What you are asked to do >>
The output should consist solely of the line containing "[835,301,915,319] Virtuals ->" and all lines after it through the final line of the entries below, reproduced exactly.

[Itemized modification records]

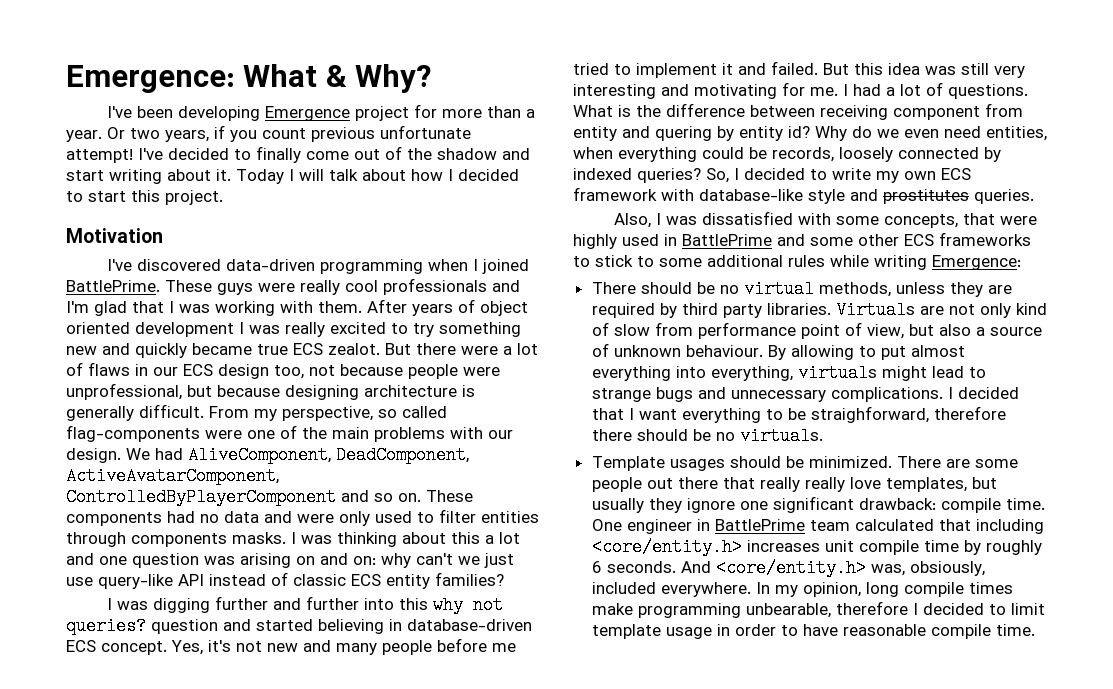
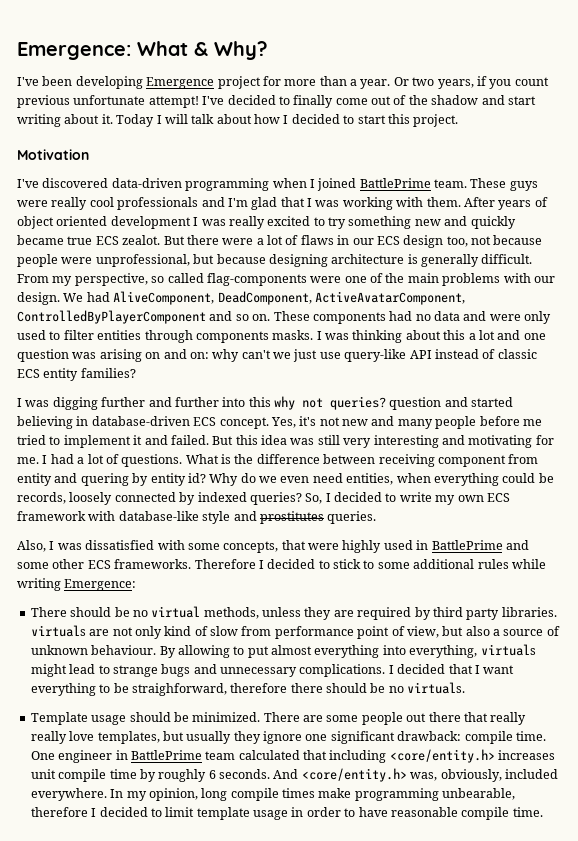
[66,280,160,292] BattlePrime. -> [359,178,467,188] BattlePrime team.
[939,232,1031,246] frameworks -> [114,559,316,569] frameworks. Therefore I decided
[835,301,915,319] Virtuals -> [30,625,86,637] virtuals
[669,459,725,471] usages -> [91,715,127,725] usage
[909,561,985,576] obsiously, -> [440,769,502,782] obviously,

Response >>
[835,301,915,319] Virtuals -> [30,625,86,637] virtuals
[669,459,725,471] usages -> [91,715,127,725] usage
[909,561,985,576] obsiously, -> [440,769,502,782] obviously,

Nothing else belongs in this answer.